Well, I say sing along:  I can’t sing.  But I can remember all the lyrics.  I’ll be mouthing along to them in the BBC studio.

But you know the really sad thing?  Living with a few tracks on a desert island is supposed to be some sort of challenge.  Where as actually, there would be more music on said Desert Island than there is now in my normal life.  I barely listen to music now. It was brought home to me that my only surviving CD player is in the car when my daughter asked me to play her some music and I had to go to U-tube.  I really need to hurry up and get some MP3s together to subject my kids to.

Anyway.  When I was a teenager I had a crush on a singer.  That is, ‘crush’ in the way that patronising grown-ups used to use the word ‘crush.’  Nothing major.

That is, the all-consuming, daydreaming, fantasising, hero-worship sort of obsession that teenaged girls (and possibly boys) get on singers, that’s all.

So far so normal.  Except, my singer was a real bloke.  Someone I went down the pub with.  I’d never heard him sing.

Anyway.  Enough of that.  Move on a decade to the Facebook era, when I spot his profile picture online.  ‘Singer / songwriter,’ it says – and the inevitable happens.  That is, I’m on U-tube within minutes..

And it’s a bit of a shock, because – you know – he can actually sing.  I’d never suspected this.  I listen to something he’s recorded and there’s the familiar voice and it’s – Wow.  So when we get talking, I tell him I’m impressed.

The singer / songwriter calls me up on it.  He wants to know which songs.  Which lyrics.  So I go to his page and scroll back.

And then I realise.  The stuff that stopped me breathing – those songs were the covers.  The original stuff was cool, but not what stood out.  I felt a bit disappointed – in me, not him, because clearly I didn’t get it, did I.

The singer points out with all the patience of someone explaining to a 5-year-old, ‘Yeah.

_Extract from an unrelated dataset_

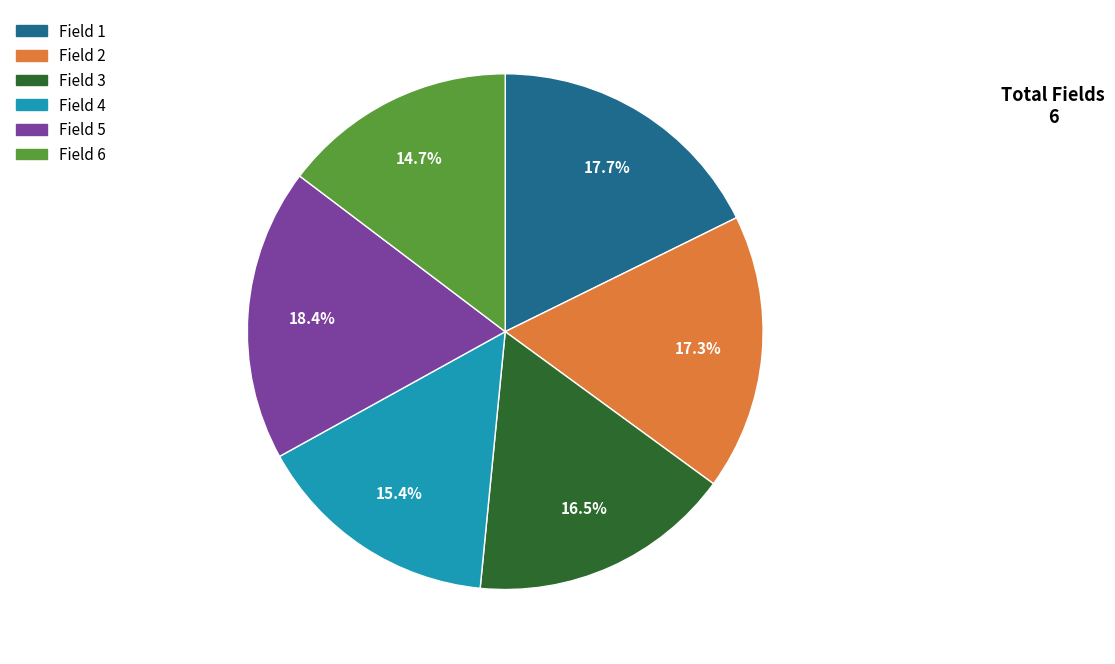

Is there a majority slice in this chart?

No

They’re better songs.  Those are the songs I wish I’d written.’


I go away and chew on this for a few days and come to the (slow) conclusion that the fact that I was automatically comparing his stuff to the massive international hits – the stuff you hear played all the time – is probably more signficiant than the fact that it’s the covers that first made me say ‘Wow.’  I conclude that he’s probably doing OK.

Now.  I suspect that my singer has been songwriting – successfully, too – for a few decades longer than I’ve been trying to write a story.  And he already knows he can sing.

But of course, I’m just discovering writing and when I first read chunks back I sometimes think:  ‘Listen to that!  Maybe I can write!’

But now that I have finished my first story, my general impression is this:  ‘I put five months work into this?  But it’s so ‘Meh!’

But wait! – the main other thing I read, apart from my own work and veterinary textbooks, are novels that are already extremely successful.  So what do I expect?

In fact, there will be a lot of that before I write something that is expected to end up in the same concert as an International Hit.  There will be a lot of ‘meh’ feedback.  A lot of ‘that bit didn’t work for me,’ I lot of ‘I got bored,’ before I ever write – which, with 2 children and the job, I probably won’t – something that’s going to take over any bookshelves.

Anyway, there is a happy outcome to all this gloomy thought.  About a week after my chat with the singer, something occured to me:  I could still hear his songs in my head.  Not just the hits, but his songs as well.  I could still write down a few of the words.  Maybe it’s in honour of my teenage self, but I went back and I listened again.

Two lessons learned here.  First, in asking for feedback on the novel I’ve just finished, I have to understand that people will always compare me to whatever decent, published thing they’ve read lately.  At least they’ll be able to tell me when I finally get it right.

And the other?  Yeah, you guessed.  Just when you think you’ve got it sorted, it will always turn out that you haven’t.  Because now I have to go back and rethink things.  I’ve found a cool new entry for my Desert Island Discs.